Problem. Search the listing for the word "pixels" and return each line that contains it.

Records to use.
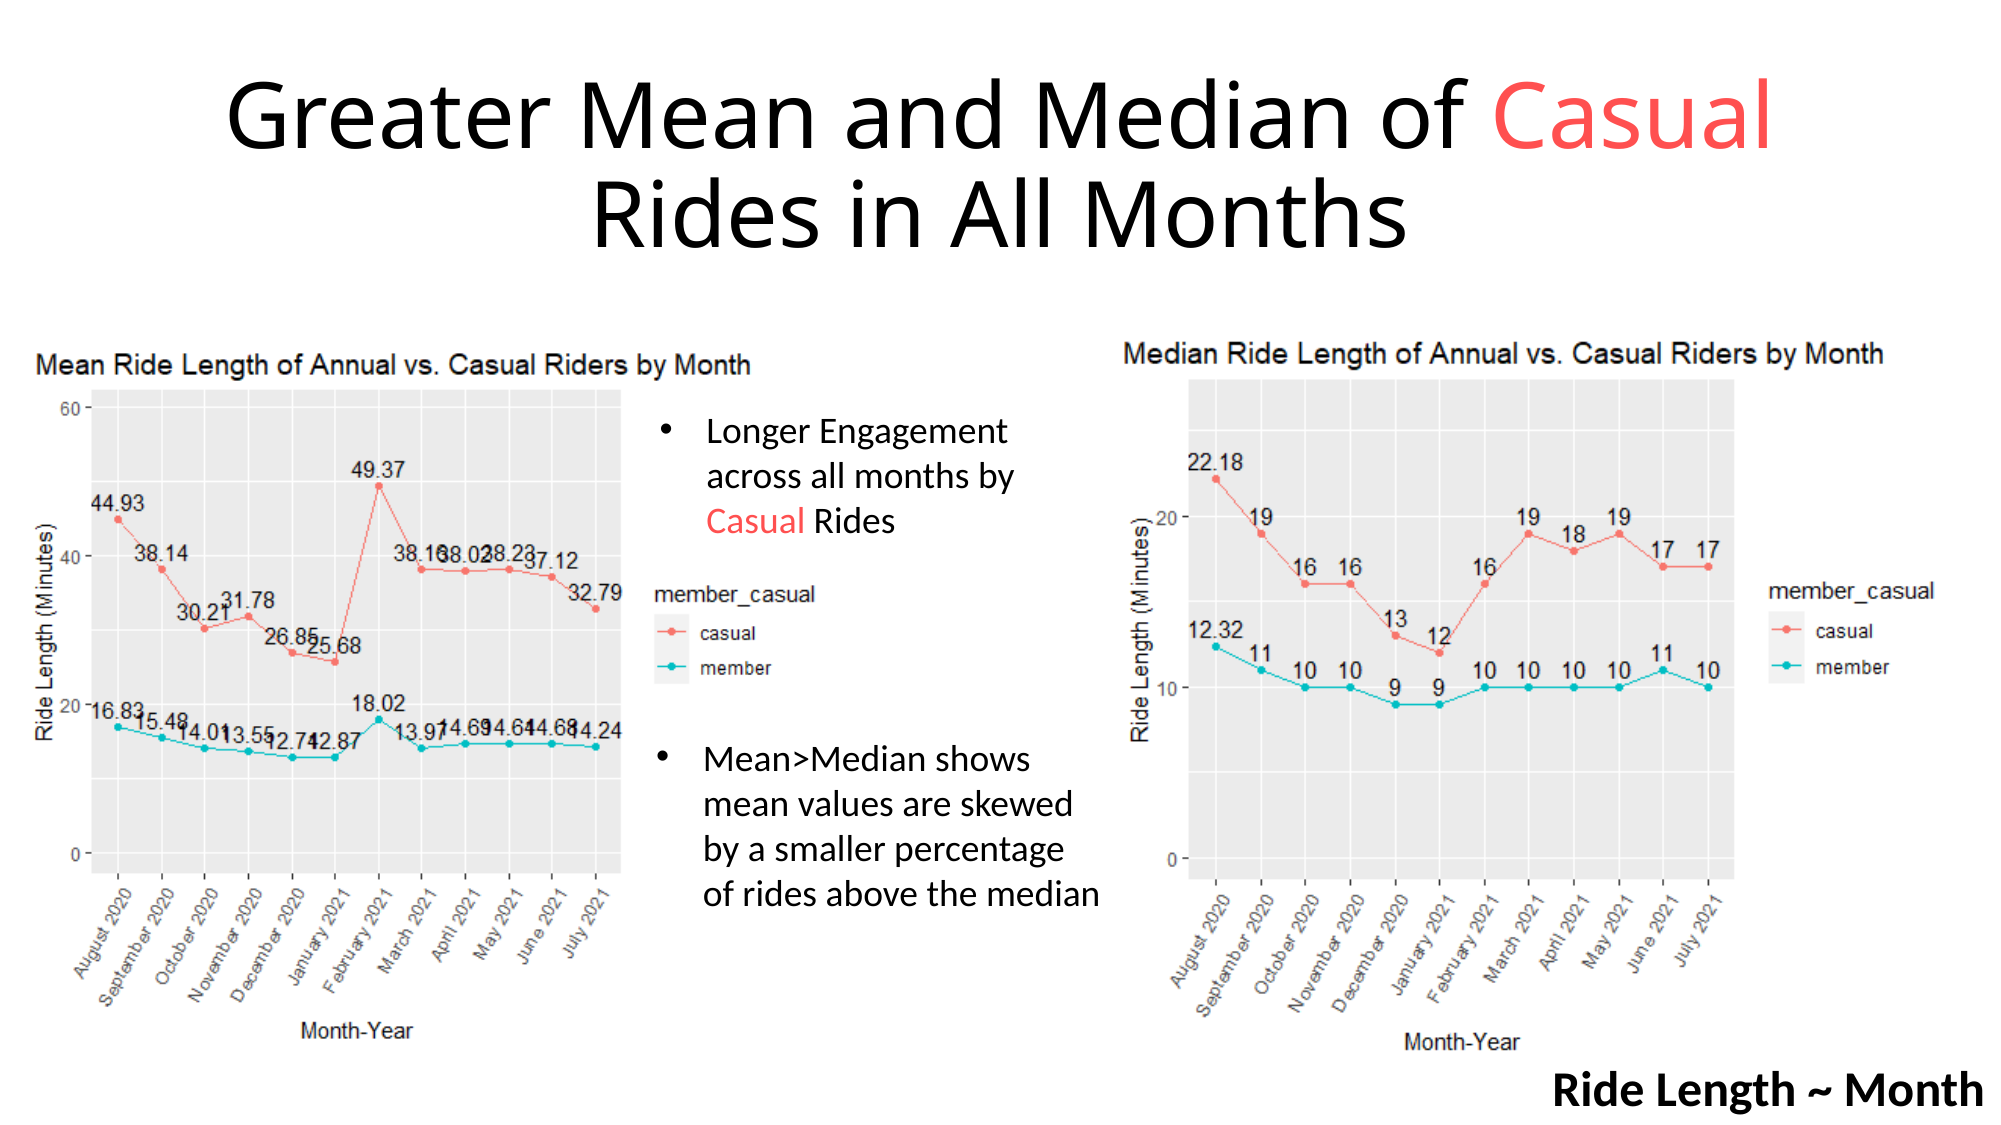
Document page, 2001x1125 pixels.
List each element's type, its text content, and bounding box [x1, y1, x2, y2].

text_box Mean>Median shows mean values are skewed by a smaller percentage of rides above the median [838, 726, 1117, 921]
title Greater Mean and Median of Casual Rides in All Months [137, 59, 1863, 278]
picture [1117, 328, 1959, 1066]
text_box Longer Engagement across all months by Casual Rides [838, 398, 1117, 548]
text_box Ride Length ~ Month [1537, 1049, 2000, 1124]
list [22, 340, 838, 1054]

--

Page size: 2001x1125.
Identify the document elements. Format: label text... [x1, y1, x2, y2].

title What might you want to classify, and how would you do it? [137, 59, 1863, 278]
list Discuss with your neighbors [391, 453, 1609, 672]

==

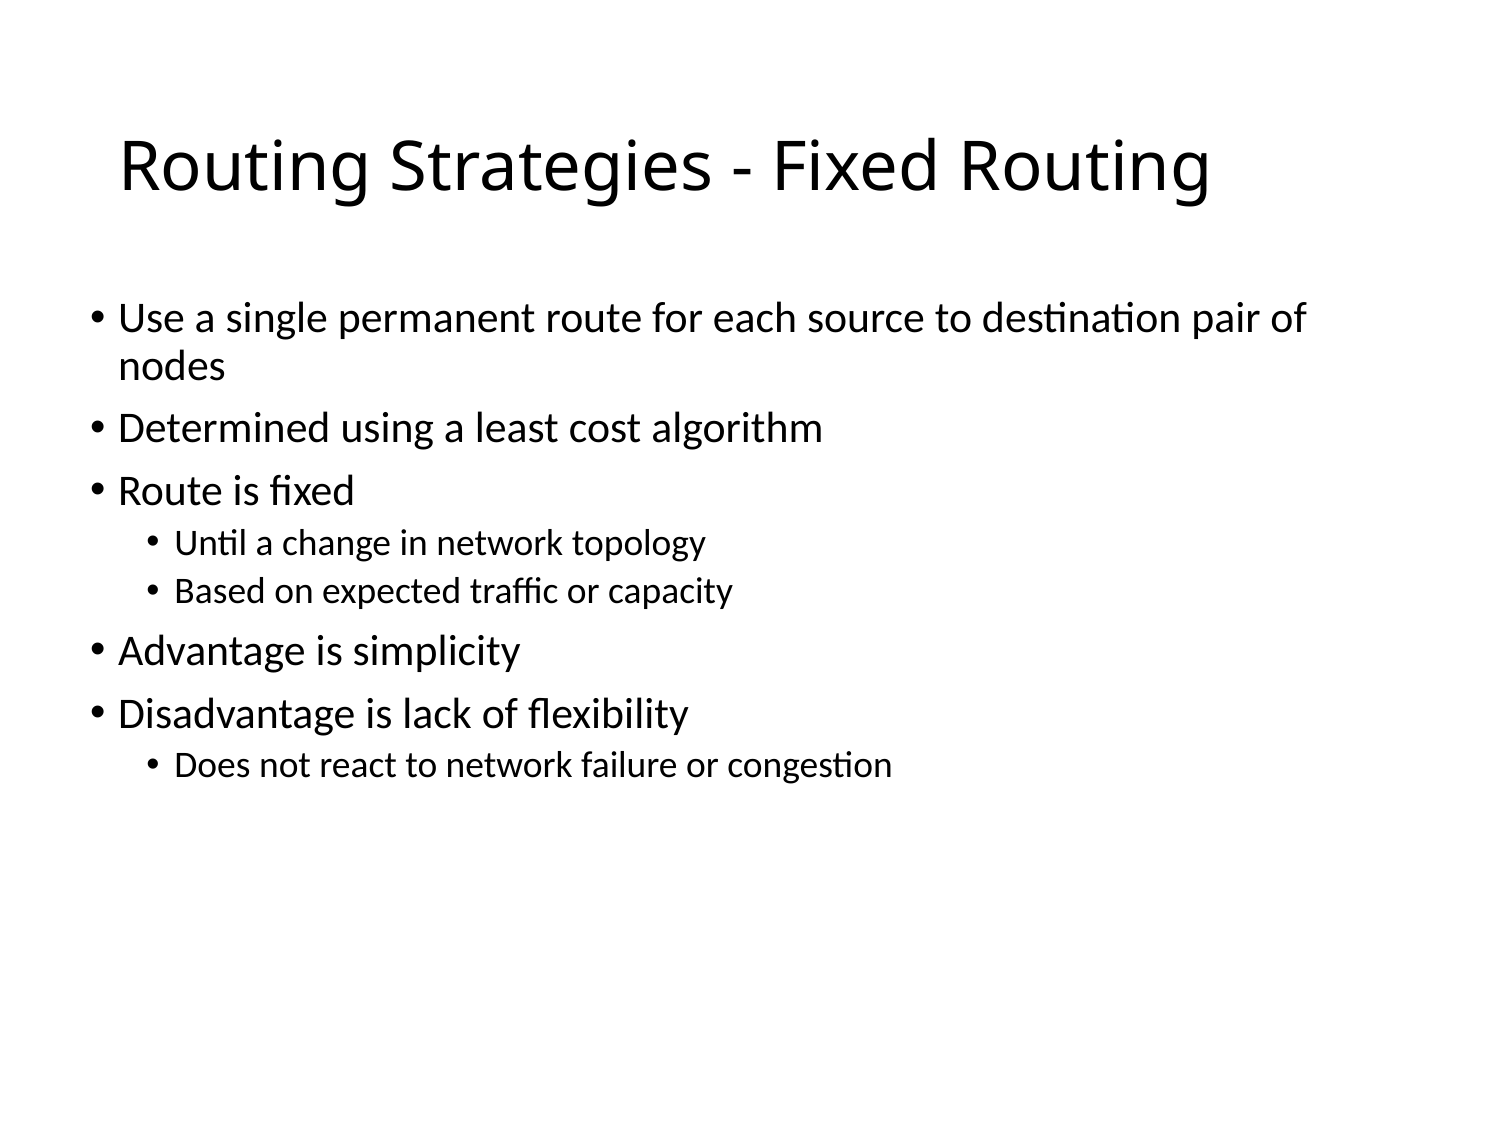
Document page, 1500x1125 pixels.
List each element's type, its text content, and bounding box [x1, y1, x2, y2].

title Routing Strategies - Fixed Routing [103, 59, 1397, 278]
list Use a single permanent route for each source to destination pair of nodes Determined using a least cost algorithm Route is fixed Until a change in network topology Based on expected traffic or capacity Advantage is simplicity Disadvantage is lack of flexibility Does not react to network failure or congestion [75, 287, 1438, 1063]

Answer box.
Document page, 2001x1125 pixels.
Document page, 1500x1125 pixels.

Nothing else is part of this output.